The sun is out today, for what seems like the first time in months, but winter’s calling cards are everywhere. It could easily depress me if I let it.

Snow-lined street

If it isn’t blocking a car, it’s called ambiance.

Our small suburban side streets are still a mess. After the last storm, most folks dug out only enough to free their vehicles, leaving a patchwork of tar and snow. Sand is strewn over the narrow driving lane, making everything dirty. A stream that formed on our sidewalk is rushing the rapidly melting snow into the gutters at the bottom of the hill.

Snow blob

I won’t name him, lest I become attached. If I DID, he would be called Blobbert.

I stare out my window; a child’s snowman stares back from across the street. He’s actually only a blob with a hat, surrounded by footprints. However, his creator is about five years old, so he’s perfect, of course. He’s the ideal shape for a melting reference so I’ll say it…the sun beating down on him makes his hat look most unnecessary. I’m sure he won’t survive the day. I can’t tell whether his lemon eyes and little O-shaped mouth are expressing surprise or if he’s pleading with me to save him. I can’t believe I’m saying this, but I won’t mind it when he’s gone because for once, I’m tired of the snow. We didn’t even get that much this year, really. My sister in Denver, she’s still getting regular blizzards, as are my brothers in northern New England, and my friends in Washington and Maine. I grew up in Rhode Island. I know what a lot of snow looks like, and this is nothing. It just feels like a lot this year.I heard a weather forecaster say it’s not over yet, and that there may be one or two more snowstorms before spring arrives. It just makes me sigh. All those dirty white mounds piled high around the lamp poles in the grocery store parking lots—where will they put more? Let’s hope today’s sun melts them down a few feet.

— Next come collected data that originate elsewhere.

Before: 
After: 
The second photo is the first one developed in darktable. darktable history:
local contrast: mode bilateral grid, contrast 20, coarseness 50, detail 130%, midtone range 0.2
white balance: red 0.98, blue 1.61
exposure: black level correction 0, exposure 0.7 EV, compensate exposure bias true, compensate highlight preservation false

Still, as I look over the tired, dirty landscape, I can’t help but feel hope. I know that just five feet from the snowman, crocuses are sleeping under that blanket of whiteness. I can almost hear the roots of the brown grass and of the giant Norway Maple in the middle of my front lawn drinking deeply from the crisp, fresh water that seeps into the ground all around them. The tree sports tiny buds like tightly clenched fists, just waiting for the sign to let go.

Even now, there are robins on their way here, and the Canada geese are making flight plans for the long trip south. Mama cardinals are holed up in the trees all around us, keeping their eggs warm. Butterflies are nearly transformed, still snugly curled in their cocoons. Everything is about to change.

Tree blossoms, tightly clenched

The trees of the field are ready to dance.

This is a time of hope and anticipation, especially for those of us who might be feeling weary. We can take heart because we know what’s coming, despite the apparent bleakness. We’ve been here before. We can hang in there. Just a few more weeks. Regardless of the shadows, and no matter how cold it gets, whatever you’re going through right now—know that it’s temporary and something joyful is on its way. Take heart, spring is coming.